*Records for the task*
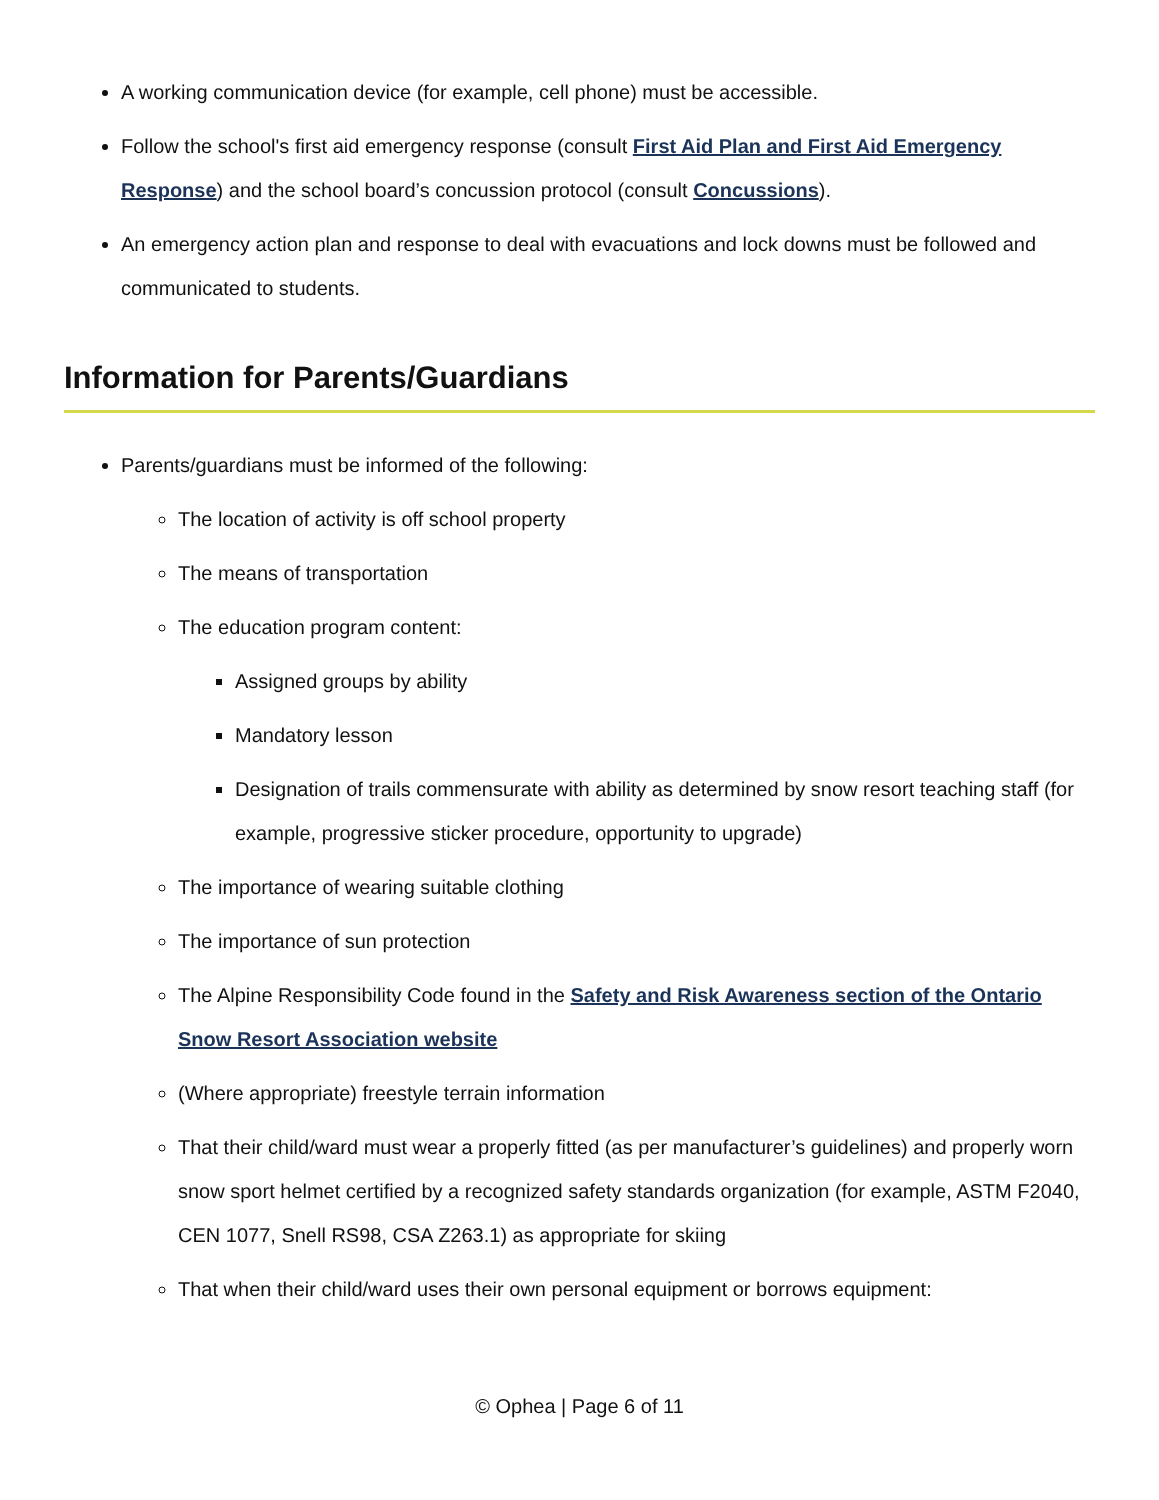A working communication device (for example, cell phone) must be accessible.
Follow the school's first aid emergency response (consult First Aid Plan and First Aid Emergency Response) and the school board’s concussion protocol (consult Concussions).
An emergency action plan and response to deal with evacuations and lock downs must be followed and communicated to students.
Information for Parents/Guardians
Parents/guardians must be informed of the following:
The location of activity is off school property
The means of transportation
The education program content:
Assigned groups by ability
Mandatory lesson
Designation of trails commensurate with ability as determined by snow resort teaching staff (for example, progressive sticker procedure, opportunity to upgrade)
The importance of wearing suitable clothing
The importance of sun protection
The Alpine Responsibility Code found in the Safety and Risk Awareness section of the Ontario Snow Resort Association website
(Where appropriate) freestyle terrain information
That their child/ward must wear a properly fitted (as per manufacturer’s guidelines) and properly worn snow sport helmet certified by a recognized safety standards organization (for example, ASTM F2040, CEN 1077, Snell RS98, CSA Z263.1) as appropriate for skiing
That when their child/ward uses their own personal equipment or borrows equipment:
© Ophea | Page 6 of 11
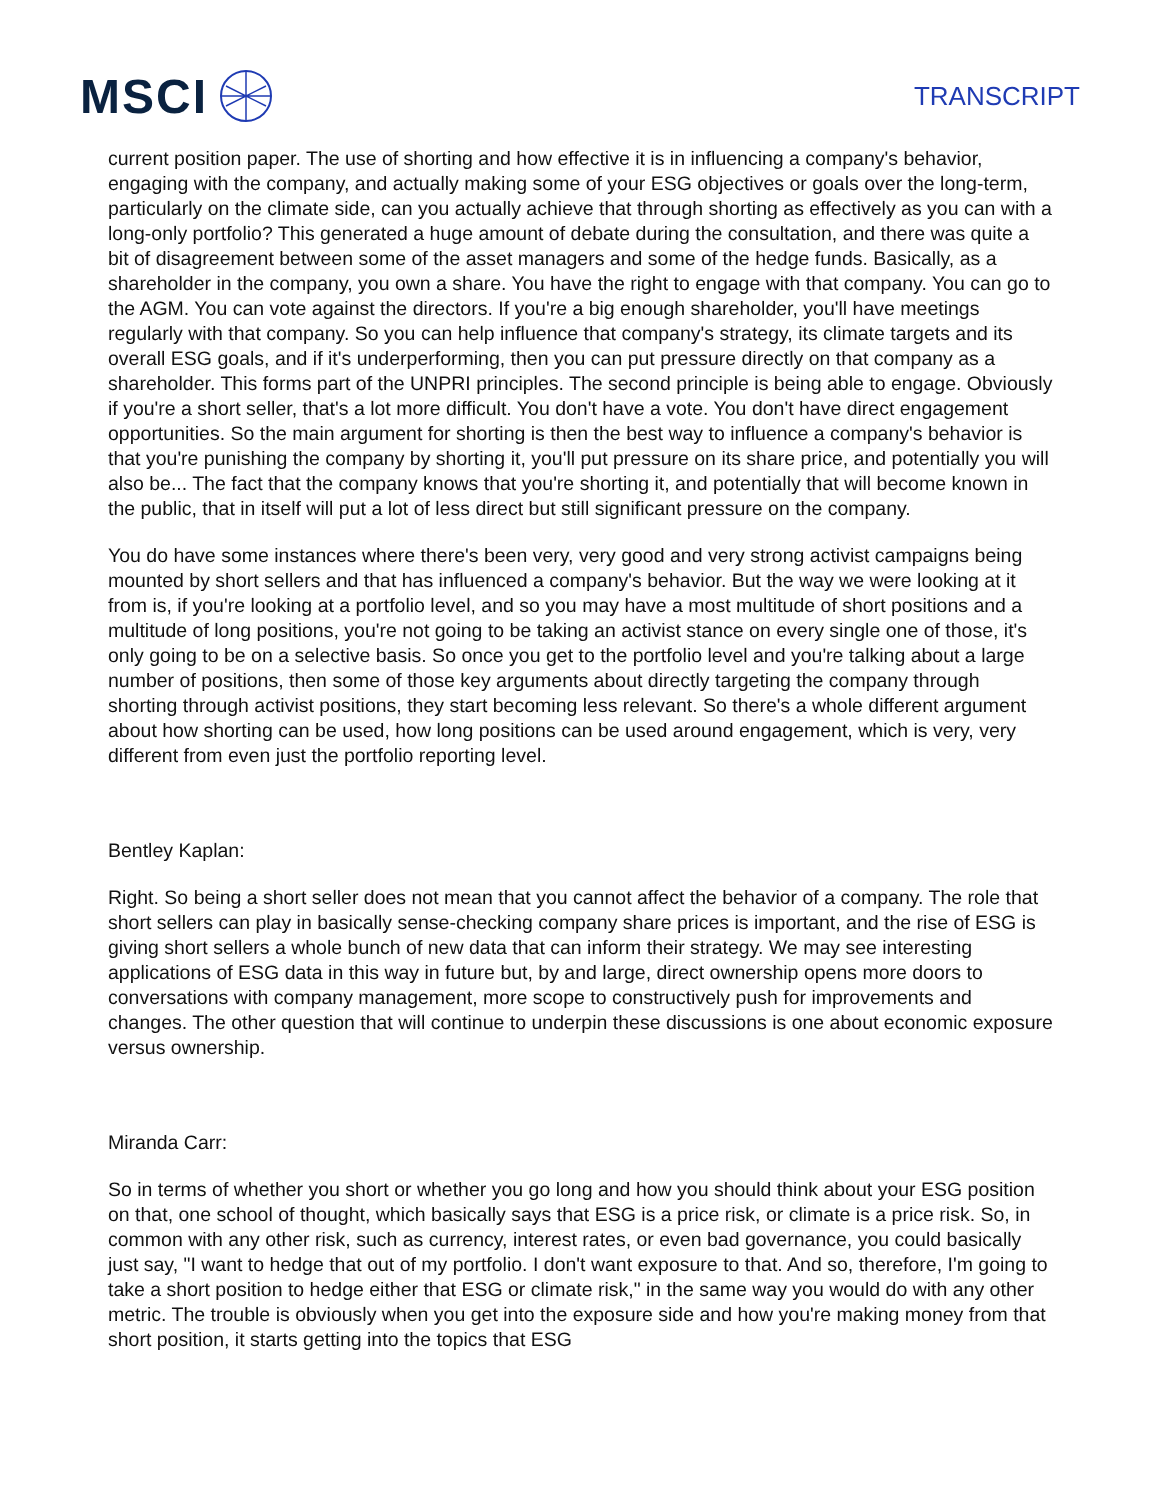MSCI
TRANSCRIPT
current position paper. The use of shorting and how effective it is in influencing a company's behavior, engaging with the company, and actually making some of your ESG objectives or goals over the long-term, particularly on the climate side, can you actually achieve that through shorting as effectively as you can with a long-only portfolio? This generated a huge amount of debate during the consultation, and there was quite a bit of disagreement between some of the asset managers and some of the hedge funds. Basically, as a shareholder in the company, you own a share. You have the right to engage with that company. You can go to the AGM. You can vote against the directors. If you're a big enough shareholder, you'll have meetings regularly with that company. So you can help influence that company's strategy, its climate targets and its overall ESG goals, and if it's underperforming, then you can put pressure directly on that company as a shareholder. This forms part of the UNPRI principles. The second principle is being able to engage. Obviously if you're a short seller, that's a lot more difficult. You don't have a vote. You don't have direct engagement opportunities. So the main argument for shorting is then the best way to influence a company's behavior is that you're punishing the company by shorting it, you'll put pressure on its share price, and potentially you will also be... The fact that the company knows that you're shorting it, and potentially that will become known in the public, that in itself will put a lot of less direct but still significant pressure on the company.
You do have some instances where there's been very, very good and very strong activist campaigns being mounted by short sellers and that has influenced a company's behavior. But the way we were looking at it from is, if you're looking at a portfolio level, and so you may have a most multitude of short positions and a multitude of long positions, you're not going to be taking an activist stance on every single one of those, it's only going to be on a selective basis. So once you get to the portfolio level and you're talking about a large number of positions, then some of those key arguments about directly targeting the company through shorting through activist positions, they start becoming less relevant. So there's a whole different argument about how shorting can be used, how long positions can be used around engagement, which is very, very different from even just the portfolio reporting level.
Bentley Kaplan:
Right. So being a short seller does not mean that you cannot affect the behavior of a company. The role that short sellers can play in basically sense-checking company share prices is important, and the rise of ESG is giving short sellers a whole bunch of new data that can inform their strategy. We may see interesting applications of ESG data in this way in future but, by and large, direct ownership opens more doors to conversations with company management, more scope to constructively push for improvements and changes. The other question that will continue to underpin these discussions is one about economic exposure versus ownership.
Miranda Carr:
So in terms of whether you short or whether you go long and how you should think about your ESG position on that, one school of thought, which basically says that ESG is a price risk, or climate is a price risk. So, in common with any other risk, such as currency, interest rates, or even bad governance, you could basically just say, "I want to hedge that out of my portfolio. I don't want exposure to that. And so, therefore, I'm going to take a short position to hedge either that ESG or climate risk," in the same way you would do with any other metric. The trouble is obviously when you get into the exposure side and how you're making money from that short position, it starts getting into the topics that ESG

*Task to carry out*
Your answer should consist of each line above in which "importance" appears.

*Your solution*
The importance of wearing suitable clothing
The importance of sun protection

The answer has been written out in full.